Updated 29/10/2022 at 19:39 GMT

Andrew Shovlin from Mercedes and Ferrari’s Laurent Mekies have suggested Red Bull will not be hindered that much despite their restriction on wind tunnel testing over the next 10 months. Red Bull were fined £6.07m and given 10 per cent less time in the wind tunnel which Christian Horner has labelled as “draconian”. It seems Red Bull’s rivals believe a bigger punishment should have been handed out.

Horner 'begrudgingly' accepts 'draconian' $7 million Red Bull fine

Mercedes and Ferrari have suggested Red Bull’s penalty for breaching the budget cap is not enough, despite claims from Christian Horner that the punishment is “draconian”.
Red Bull were handed a fine of £6.07m and a reduction of 10 per cent wind tunnel time over the next 10 months, which includes the first half of the 2023 Formula 1 season.
The FIA revealed Red Bull overspent by £1.86m last year and interpreted 13 points of the budget cap regulations incorrectly, including the cost of power units, catering and staff wages.
Horner has claimed it will cost Red Bull between 0.25 and 0.5 seconds.
“The scale of that penalty isn’t much more than what you would lose if you were just one place higher up in the championship,” Mercedes’ head of trackside engineering Andrew Shovlin told the press.
“I think describing it as draconian is an exaggeration.
“Reducing the number of runs does limit your freedom when you’re developing your concept, but we’re in reasonably well-explored regulations now.
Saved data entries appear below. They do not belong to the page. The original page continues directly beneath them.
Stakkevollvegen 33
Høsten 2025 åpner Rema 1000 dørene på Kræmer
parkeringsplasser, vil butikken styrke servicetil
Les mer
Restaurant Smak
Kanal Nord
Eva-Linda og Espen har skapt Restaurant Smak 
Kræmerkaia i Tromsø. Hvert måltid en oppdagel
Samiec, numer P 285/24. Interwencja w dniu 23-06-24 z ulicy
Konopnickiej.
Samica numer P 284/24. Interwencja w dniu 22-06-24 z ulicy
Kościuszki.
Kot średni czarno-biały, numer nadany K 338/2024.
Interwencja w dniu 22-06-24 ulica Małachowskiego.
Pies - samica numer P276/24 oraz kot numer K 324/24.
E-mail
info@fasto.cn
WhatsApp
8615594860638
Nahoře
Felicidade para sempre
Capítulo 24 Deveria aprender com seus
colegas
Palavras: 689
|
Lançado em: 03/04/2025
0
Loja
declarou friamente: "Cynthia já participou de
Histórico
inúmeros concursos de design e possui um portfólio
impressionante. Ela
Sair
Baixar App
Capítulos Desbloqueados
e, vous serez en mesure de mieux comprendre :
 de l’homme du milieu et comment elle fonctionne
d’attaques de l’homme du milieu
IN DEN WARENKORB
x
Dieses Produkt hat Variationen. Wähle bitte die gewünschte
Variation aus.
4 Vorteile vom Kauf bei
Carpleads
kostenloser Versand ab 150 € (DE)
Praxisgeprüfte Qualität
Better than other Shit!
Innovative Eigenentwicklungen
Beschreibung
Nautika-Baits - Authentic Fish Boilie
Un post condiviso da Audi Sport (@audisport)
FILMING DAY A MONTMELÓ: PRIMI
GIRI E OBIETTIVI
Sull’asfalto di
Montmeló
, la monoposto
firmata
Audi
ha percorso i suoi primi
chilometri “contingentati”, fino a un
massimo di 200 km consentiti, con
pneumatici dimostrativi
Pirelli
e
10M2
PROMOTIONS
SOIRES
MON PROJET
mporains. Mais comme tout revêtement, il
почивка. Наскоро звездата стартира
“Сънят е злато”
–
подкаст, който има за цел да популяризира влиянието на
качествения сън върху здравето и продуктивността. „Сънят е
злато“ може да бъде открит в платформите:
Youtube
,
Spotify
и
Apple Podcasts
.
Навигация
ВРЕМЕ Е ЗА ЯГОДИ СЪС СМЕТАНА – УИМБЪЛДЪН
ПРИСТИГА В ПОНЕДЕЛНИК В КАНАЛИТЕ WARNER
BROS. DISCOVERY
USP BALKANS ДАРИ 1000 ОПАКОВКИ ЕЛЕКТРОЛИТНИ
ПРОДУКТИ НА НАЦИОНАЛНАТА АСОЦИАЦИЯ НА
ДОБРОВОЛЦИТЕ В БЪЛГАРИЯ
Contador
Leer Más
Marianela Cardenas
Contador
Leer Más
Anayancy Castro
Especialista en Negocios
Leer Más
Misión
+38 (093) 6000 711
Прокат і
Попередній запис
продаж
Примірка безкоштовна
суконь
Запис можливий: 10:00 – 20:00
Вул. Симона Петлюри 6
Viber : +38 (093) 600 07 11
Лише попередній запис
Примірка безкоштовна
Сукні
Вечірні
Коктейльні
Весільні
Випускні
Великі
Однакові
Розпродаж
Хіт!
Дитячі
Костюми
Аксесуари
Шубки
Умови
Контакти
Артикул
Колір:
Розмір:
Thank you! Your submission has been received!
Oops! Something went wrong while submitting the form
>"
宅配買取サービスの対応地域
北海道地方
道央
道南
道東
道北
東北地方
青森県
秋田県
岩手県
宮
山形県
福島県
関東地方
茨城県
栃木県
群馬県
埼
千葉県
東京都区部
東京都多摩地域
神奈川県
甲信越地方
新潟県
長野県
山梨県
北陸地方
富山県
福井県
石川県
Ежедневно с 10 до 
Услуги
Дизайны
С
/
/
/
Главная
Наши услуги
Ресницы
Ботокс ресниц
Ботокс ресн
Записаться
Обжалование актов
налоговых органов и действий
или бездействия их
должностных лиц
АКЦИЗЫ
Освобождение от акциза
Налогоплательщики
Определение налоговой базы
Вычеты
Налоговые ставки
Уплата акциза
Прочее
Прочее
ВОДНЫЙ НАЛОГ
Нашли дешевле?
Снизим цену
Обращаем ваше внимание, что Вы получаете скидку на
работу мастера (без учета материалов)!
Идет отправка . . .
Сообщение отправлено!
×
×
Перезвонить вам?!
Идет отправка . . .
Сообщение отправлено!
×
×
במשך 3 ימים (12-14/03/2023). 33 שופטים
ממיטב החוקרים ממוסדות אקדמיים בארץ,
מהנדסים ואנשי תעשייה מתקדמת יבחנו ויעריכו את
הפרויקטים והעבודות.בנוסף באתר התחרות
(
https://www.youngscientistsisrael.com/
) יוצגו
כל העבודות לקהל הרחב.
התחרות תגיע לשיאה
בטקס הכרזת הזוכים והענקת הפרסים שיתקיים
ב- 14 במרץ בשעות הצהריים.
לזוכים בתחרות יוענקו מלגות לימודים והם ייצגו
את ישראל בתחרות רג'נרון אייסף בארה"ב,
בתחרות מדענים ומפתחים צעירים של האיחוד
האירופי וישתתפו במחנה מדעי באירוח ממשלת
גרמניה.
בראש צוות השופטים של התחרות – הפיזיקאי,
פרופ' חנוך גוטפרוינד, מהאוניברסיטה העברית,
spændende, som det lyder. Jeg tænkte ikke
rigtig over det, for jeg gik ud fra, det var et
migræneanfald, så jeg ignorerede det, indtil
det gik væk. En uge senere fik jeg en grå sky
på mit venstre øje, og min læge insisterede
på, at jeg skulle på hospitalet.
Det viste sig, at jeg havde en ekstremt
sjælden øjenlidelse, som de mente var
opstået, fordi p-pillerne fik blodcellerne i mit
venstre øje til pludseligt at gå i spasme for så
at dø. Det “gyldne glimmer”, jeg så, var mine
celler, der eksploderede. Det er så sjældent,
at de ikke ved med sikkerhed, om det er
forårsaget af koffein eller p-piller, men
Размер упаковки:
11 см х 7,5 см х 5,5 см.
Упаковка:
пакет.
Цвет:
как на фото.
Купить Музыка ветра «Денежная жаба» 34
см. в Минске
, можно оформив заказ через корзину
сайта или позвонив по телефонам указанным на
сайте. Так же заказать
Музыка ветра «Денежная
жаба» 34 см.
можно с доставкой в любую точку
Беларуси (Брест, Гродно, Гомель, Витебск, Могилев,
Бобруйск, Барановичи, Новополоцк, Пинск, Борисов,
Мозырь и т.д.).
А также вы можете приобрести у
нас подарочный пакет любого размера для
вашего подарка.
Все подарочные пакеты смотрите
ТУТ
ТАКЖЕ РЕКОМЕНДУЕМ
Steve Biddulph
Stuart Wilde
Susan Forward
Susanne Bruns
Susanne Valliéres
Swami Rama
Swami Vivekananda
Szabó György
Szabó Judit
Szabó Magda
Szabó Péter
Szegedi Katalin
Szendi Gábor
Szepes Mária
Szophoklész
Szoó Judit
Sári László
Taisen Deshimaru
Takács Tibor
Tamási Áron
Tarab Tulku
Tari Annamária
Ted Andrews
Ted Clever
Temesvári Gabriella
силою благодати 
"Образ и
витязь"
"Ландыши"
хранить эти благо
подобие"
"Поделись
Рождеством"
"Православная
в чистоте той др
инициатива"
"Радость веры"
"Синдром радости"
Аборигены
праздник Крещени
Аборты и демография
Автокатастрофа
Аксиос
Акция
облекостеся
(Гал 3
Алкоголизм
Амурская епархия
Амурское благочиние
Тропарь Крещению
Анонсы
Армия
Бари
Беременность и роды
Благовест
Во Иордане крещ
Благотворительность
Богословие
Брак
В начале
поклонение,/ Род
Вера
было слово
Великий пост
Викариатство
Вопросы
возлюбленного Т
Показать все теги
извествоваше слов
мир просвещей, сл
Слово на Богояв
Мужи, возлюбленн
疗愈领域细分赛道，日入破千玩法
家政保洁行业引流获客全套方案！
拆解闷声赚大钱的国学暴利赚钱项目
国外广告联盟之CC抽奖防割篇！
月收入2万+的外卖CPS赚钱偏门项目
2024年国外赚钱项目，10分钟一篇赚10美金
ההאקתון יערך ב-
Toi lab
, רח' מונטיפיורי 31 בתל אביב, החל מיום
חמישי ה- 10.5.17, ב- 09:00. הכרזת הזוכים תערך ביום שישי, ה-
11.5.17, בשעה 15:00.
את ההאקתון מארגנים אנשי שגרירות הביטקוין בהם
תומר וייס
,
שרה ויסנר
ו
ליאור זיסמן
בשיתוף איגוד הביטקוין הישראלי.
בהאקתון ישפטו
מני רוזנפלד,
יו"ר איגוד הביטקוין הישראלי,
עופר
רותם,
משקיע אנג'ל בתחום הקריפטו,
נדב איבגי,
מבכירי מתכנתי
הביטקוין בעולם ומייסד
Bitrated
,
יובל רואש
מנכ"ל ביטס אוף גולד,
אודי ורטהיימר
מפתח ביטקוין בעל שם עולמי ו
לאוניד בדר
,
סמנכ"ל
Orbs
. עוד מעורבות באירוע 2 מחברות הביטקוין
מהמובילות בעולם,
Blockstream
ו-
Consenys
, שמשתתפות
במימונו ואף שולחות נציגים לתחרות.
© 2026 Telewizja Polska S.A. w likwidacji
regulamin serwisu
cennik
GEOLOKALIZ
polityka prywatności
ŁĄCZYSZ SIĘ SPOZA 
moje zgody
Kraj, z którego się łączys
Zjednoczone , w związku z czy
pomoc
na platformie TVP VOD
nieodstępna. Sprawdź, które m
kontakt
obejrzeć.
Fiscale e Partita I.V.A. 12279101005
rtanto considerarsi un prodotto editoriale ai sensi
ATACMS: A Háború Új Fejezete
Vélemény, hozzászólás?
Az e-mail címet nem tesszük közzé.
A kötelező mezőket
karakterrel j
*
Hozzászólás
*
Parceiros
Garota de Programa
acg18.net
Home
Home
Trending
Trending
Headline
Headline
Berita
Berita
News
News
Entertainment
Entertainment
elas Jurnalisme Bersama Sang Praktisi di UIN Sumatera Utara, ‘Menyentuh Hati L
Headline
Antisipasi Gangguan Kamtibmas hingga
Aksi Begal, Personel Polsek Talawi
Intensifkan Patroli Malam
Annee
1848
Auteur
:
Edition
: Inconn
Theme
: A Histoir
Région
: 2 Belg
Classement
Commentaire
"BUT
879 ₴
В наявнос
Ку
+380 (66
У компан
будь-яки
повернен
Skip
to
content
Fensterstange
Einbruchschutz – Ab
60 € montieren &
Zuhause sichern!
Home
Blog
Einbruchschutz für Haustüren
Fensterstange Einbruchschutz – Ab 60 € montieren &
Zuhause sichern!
But you definitely have to be more efficient about it.
“If it were half a second, which I’ve heard mentioned, then the team at the back of the grid would have a three-seconds advantage to one at the front and that simply isn’t the case. But it depends on how well you make decisions during the year.
“I would have thought a tenth, or a bit more than a tenth, maybe two-tenths is realistically what that will cost you.”
McLaren team principal Andreas Seidl has also expressed his displeasure at the penalty, stating that Red Bull should stop telling “fairytales”.
Ferrari racing director Laurent Mekies feels the punishment is on the lenient side and was particularly unhappy that the £6.07m fine is separate to Red Bull’s budget cap spend.
“We certainly think it’s low,” said Mekies. “We don’t see it on the same scale as to be able to compensate the overspending that was done. Especially combined with the fact that the penalty is not combined with any budget cap reductions for them.
“So we say altogether what will remain of the real impact of the penalty will probably be very small.”